Well, now. To pick a nit or two…

While this is generally accurate – in any form of governance, it turns out, people are a problem1 – and while it’s bad form, I’m told, to edit Word of God entries onto one’s own trope page, the author would beg to point out that he believes that the locals (after being provided with the appropriate literature) would probably point out that they are practicing something relatively close to a Randian interpretation of enlightened self-interest, and really, can’t these bloody Earth-monkey [pseudo|anti]-objectivists get anything right? Haven’t they even read Effective Selfishness2 [Aral Harran, pub. 7222, Clue KEW Press]? (Of course, they’d probably interpret that wrong, too.)

1. With apologies to Douglas Adams.

Also 1. If you’re an Imperial libertist, an Earth libertarian, or an anarchist anywhere, you would probably add the corollary that the problem only gets worse if you let people be in charge of things, and also people. If you’re anything else, your mileage may vary.

2. A book which points out, for those who haven’t guessed already, that similar to the alchemy which transforms effective Evil Overlords into mere Unpleasant Accountants, that it’s mathematically demonstrable that you maximize your own personal return through cooperation, niceness, active reciprocal benevolence, and only punishing defectors. That’s optimal selfishness.

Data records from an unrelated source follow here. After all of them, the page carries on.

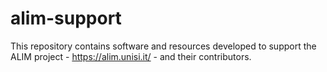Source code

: # alim-support

This repository contains software and resources developed to support
the ALIM project - https://alim.unisi.it/ - and their contributors.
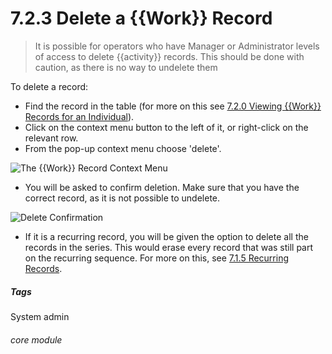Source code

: # 7.2.3    Delete a {{Work}} Record

> It is possible for operators who have Manager or Administrator levels of access to delete {{activity}} records. This should be done with caution, as there is no way to undelete them

To delete a record:
- Find the record in the table (for more on this see [7.2.0 Viewing {{Work}} Records for an Individual](/help/index/p/7.2.0)).
- Click on the context menu button to the left of it, or right-click on the relevant row.
- From the pop-up context menu choose 'delete'. 

![The {{Work}} Record Context Menu](7.2.3a.png)

- You will be asked to confirm deletion. Make sure that you have the correct record, as it is not possible to undelete. 

![Delete Confirmation](7.2.3b.png)

- If it is a recurring record, you will be given the option to delete all the records in the series. This would erase every record that was still part on the recurring sequence. For more on this, see [7.1.5 Recurring Records](/help/index/p/7.1.5).


##### Tags
System admin

###### core module

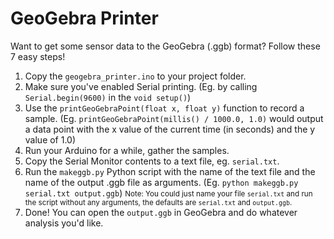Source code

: # GeoGebra Printer
Want to get some sensor data to the GeoGebra (.ggb) format? Follow these 7 easy steps!
1. Copy the `geogebra_printer.ino` to your project folder.
2. Make sure you've enabled Serial printing. (Eg. by calling `Serial.begin(9600)` in the `void setup()`)
3. Use the `printGeoGebraPoint(float x, float y)` function to record a sample. (Eg. `printGeoGebraPoint(millis() / 1000.0, 1.0)` would output a data point with the x value of the current time (in seconds) and the y value of 1.0)
4. Run your Arduino for a while, gather the samples.
5. Copy the Serial Monitor contents to a text file, eg. `serial.txt`.
6. Run the `makeggb.py` Python script with the name of the text file and the name of the output .ggb file as arguments. (Eg. `python makeggb.py serial.txt output.ggb`)
   <small>Note: You could just name your file `serial.txt` and run the script without any arguments, the defaults are `serial.txt` and `output.ggb`.</small>
7. Done! You can open the `output.ggb` in GeoGebra and do whatever analysis you'd like.
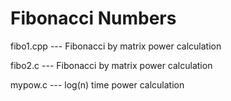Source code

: 
# Fibonacci Numbers

fibo1.cpp	--- Fibonacci by matrix power calculation

fibo2.c	--- Fibonacci by matrix power calculation

mypow.c	--- log(n) time power calculation
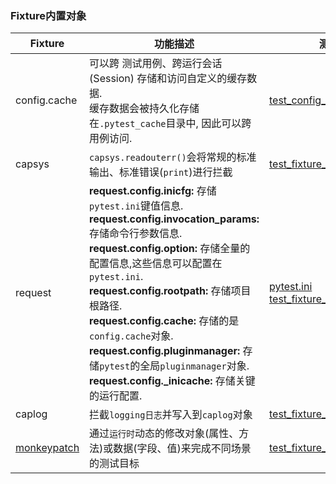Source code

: ### Fixture内置对象  

|Fixture|功能描述|测试用例|
|---|---|---|
|config.cache|可以跨 测试用例、跨运行会话(Session) 存储和访问自定义的缓存数据.<br/>缓存数据会被持久化存储在`.pytest_cache`目录中, 因此可以跨用例访问.|[test_config_cache.py](./fixtures/test_fixture_config_cache.py)|  
|capsys|`capsys.readouterr()`会将常规的标准输出、标准错误(`print`)进行拦截|[test_fixture_capsys.py](./fixtures/test_fixture_capsys.py)|
|request|**request.config.inicfg:** 存储`pytest.ini`键值信息.<br/> **request.config.invocation_params:** 存储命令行参数信息.<br/> **request.config.option:** 存储全量的配置信息,这些信息可以配置在`pytest.ini`.<br/> **request.config.rootpath:** 存储项目根路径.<br/> **request.config.cache:** 存储的是`config.cache`对象.<br/> **request.config.pluginmanager:** 存储`pytest`的全局`pluginmanager`对象.<br/> **request.config._inicache:** 存储关键的运行配置. |[pytest.ini](./fixtures/request_config/pytest.ini)<br/> [test_fixture_request.py](./fixtures/request_config/test_fixture_request.py)|
|caplog|拦截`logging日志`并写入到`caplog`对象 |[test_fixture_caplog.py](./fixtures/test_fixture_caplog.py)|
|[monkeypatch](https://www.geeksforgeeks.org/monkey-patching-in-python-dynamic-behavior/)|通过`运行时`动态的修改对象(属性、方法)或数据(字段、值)来完成不同场景的测试目标 |[test_fixture_monkey_patch.py](./fixtures/test_fixture_monkey_patch.py)|
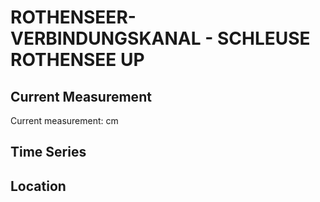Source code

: # ROTHENSEER-VERBINDUNGSKANAL - SCHLEUSE ROTHENSEE UP

## Current Measurement

Current measurement: <Value topic="rivers/pegel-online/RVK/SCHLEUSE_ROTHENSEE_UP/measurementValue"/> cm

## Time Series

<TimeSeries topic="rivers/pegel-online/RVK/SCHLEUSE_ROTHENSEE_UP/measurementValue" period="week" />

## Location

<WorldMap>
  <Marker lat="52.22050919650907" lon="11.67439663100753" labelTopic="rivers/pegel-online/RVK/SCHLEUSE_ROTHENSEE_UP" />
</WorldMap>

Your “nasty defectors” are screwing themselves over by sticking to a particularly idiotic local maximum that’s far, far below this in terms of productivity.

(This is why the typical Imperial critique of people the rest of the galaxy sees as greedy tends to be less “you evil plundering greedheads” and more “man, you suck at greed”.

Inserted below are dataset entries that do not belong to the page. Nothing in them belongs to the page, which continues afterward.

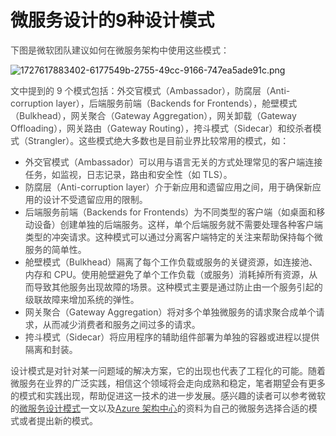 # 微服务设计的9种设计模式

<font style="color:rgb(74, 74, 74);">下图是微软团队建议如何在微服务架构中使用这些模式：</font>

![1727617883402-6177549b-2755-49cc-9166-747ea5ade91c.png](./img/7y77w6nOUDNlMIfA/1727617883402-6177549b-2755-49cc-9166-747ea5ade91c-496749.png)

<font style="color:rgb(74, 74, 74);">文中提到的 9 个模式包括：外交官模式（Ambassador），防腐层（Anti-corruption layer），后端服务前端（Backends for Frontends），舱壁模式（Bulkhead），网关聚合（Gateway Aggregation），网关卸载（Gateway Offloading），网关路由（Gateway Routing），挎斗模式（Sidecar）和绞杀者模式（Strangler）。这些模式绝大多数也是目前业界比较常用的模式，如：</font>

+ <font style="color:rgb(74, 74, 74);">外交官模式（Ambassador）可以用与语言无关的方式处理常见的客户端连接任务，如监视，日志记录，路由和安全性（如 TLS）。</font>
+ <font style="color:rgb(74, 74, 74);">防腐层（Anti-corruption layer）介于新应用和遗留应用之间，用于确保新应用的设计不受遗留应用的限制。</font>
+ <font style="color:rgb(74, 74, 74);">后端服务前端（Backends for Frontends）为不同类型的客户端（如桌面和移动设备）创建单独的后端服务。这样，单个后端服务就不需要处理各种客户端类型的冲突请求。这种模式可以通过分离客户端特定的关注来帮助保持每个微服务的简单性。</font>
+ <font style="color:rgb(74, 74, 74);">舱壁模式（Bulkhead）隔离了每个工作负载或服务的关键资源，如连接池、内存和 CPU。使用舱壁避免了单个工作负载（或服务）消耗掉所有资源，从而导致其他服务出现故障的场景。这种模式主要是通过防止由一个服务引起的级联故障来增加系统的弹性。</font>
+ <font style="color:rgb(74, 74, 74);">网关聚合（Gateway Aggregation）将对多个单独微服务的请求聚合成单个请求，从而减少消费者和服务之间过多的请求。</font>
+ <font style="color:rgb(74, 74, 74);">挎斗模式（Sidecar）将应用程序的辅助组件部署为单独的容器或进程以提供隔离和封装。</font>

<font style="color:rgb(74, 74, 74);">设计模式是对针对某一问题域的解决方案，它的出现也代表了工程化的可能。随着微服务在业界的广泛实践，相信这个领域将会走向成熟和稳定，笔者期望会有更多的模式和实践出现，帮助促进这一技术的进一步发展。感兴趣的读者可以参考微软的</font>[<font style="color:rgb(74, 74, 74);">微服务设计模式</font>](https://azure.microsoft.com/en-us/blog/design-patterns-for-microservices/)<font style="color:rgb(74, 74, 74);">一文以及</font>[<font style="color:rgb(74, 74, 74);">Azure 架构中心</font>](https://docs.microsoft.com/en-us/azure/architecture/)<font style="color:rgb(74, 74, 74);">的资料为自己的微服务选择合适的模式或者提出新的模式。</font>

And now my head is going to be full of Gilea Cheraelar lecturing Donald Trump on how he is basically a complete and utter failure in this respect and a disgrace to the good name of plutarchy, so, um, thanks, brain!)

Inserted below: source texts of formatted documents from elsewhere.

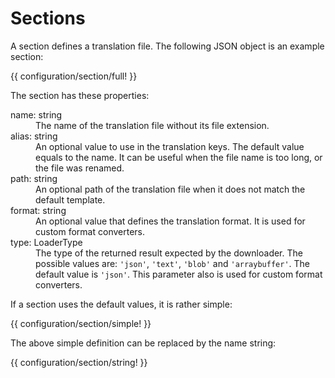 <!-- ======================================================================
--- Search engine
title:          Configuration section
keywords:       configuration, section
description:    The definition of translation sections.
--- Menu system
order:          10
text:           Sections
hidden:         false
umbel:          false
--- Page properties
id:             
document:       
layout:         layout-2-left
$-left:         #side-menu
searchable:     true
--- Side menu
side-menu-root:     /documentation
side-menu-header:   Documentation
side-menu-top:      
side-menu-depth:    2
======================================================================= -->

# Sections

A section defines a translation file. The following JSON object is an example section:

{{ configuration/section/full! }}

The section has these properties:

<dl>
  <dt>name: <span class="data-type">string</span></dt>
  <dd>The name of the translation file without its file extension.</dd>
  <dt>alias: <span class="data-type">string</span></dt>
  <dd>An optional value to use in the translation keys. The default value equals
      to the name. It can be useful when the file name is too long, or the file
      was renamed.</dd>
  <dt>path: <span class="data-type">string</span></dt>
  <dd>An optional path of the translation file when it does not match the default
      template.</dd>
  <dt>format: <span class="data-type">string</span></dt>
  <dd>An optional value that defines the translation format. It is used for custom
      format converters.</dd>
  <dt>type: <span class="data-type">LoaderType</span></dt>
  <dd>The type of the returned result expected by the downloader. The possible
      values are: <code>'json'</code>, <code>'text'</code>, <code>'blob'</code> and
       <code>'arraybuffer'</code>. The default value is <code>'json'</code>.
       This parameter also is used for custom format converters.</dd>
</dl>

If a section uses the default values, it is rather simple:

{{ configuration/section/simple! }}

The above simple definition can be replaced by the name string:

{{ configuration/section/string! }}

Trope-a-Day: High Times Future

High Times Future: As long as you’re competent to do what you have to do, when you have to do it, your neurological state and how you got there is your own business. Download all the drugs you like! (Well, except those falling under the category of Coercive Substances, or those which drive you insane in ways likely to cause harm to others: magical berserker nutball powder is off the table. But apart from those it’s between you and your mind.)

When Reality Gives You Lemons…

…burn reality’s house down, with the lemons.

Or use them for something creative. The following is an excerpt from a comment seen this morning on Reddit:

Meanwhile, here’s some phrases lifted verbatim from political internet articles from the past few months:

“Poisonous Parade”
“While the Madman Prowls”
“Age of Weaponized Falsehood”
“Smell of Treason”
“Fact-Immune Troglodyte”
“Winds of Shit”
“Tarpit of Never-Ending Pain” (dibs on this as a metal band name)
“God of Chaos”
“Leisure Cemetery”

Are you not entertained?!

My first reaction? Well, okay, that was to roll my eyes so hard that dizziness set in. But my second reaction was that I wasn’t going to need to come up with more starship names for a while. I mean, seriously:

  • CMS Poisonous ParadeErlenmyer-class chemical tanker.
  • CS While the Madman Prowls: either a Raider-class recon destroyer, or an assault frigate used to support special operations, not sure which.
  • CS Weaponized Falsehood: Nighthawk-class cruiser, attached to the Stratarchy of Warrior Philosophy, memetic warfare section.
  • CS Smell of Treason in the Morning: another Nighthawk-class memetic warfare cruiser.
  • CS/IS Fact-Immune Troglodyte: Ironically named memetic countermeasures ship, or yellow journalist’s private transport? You decide.
  • CMS Winds of Shit: bulk organics freighter, unknown class, attached to an ecopoesis corporation.
  • CS Tarpit of Never-Ending Pain: Best. Quicksand-class. Interdictor cruiser. Ever.
  • CS God of Chaos: Zero Day-class information-warfare dreadnought.
  • CMS Leisure Cemetery: Corveé-class cryostatic labor transport.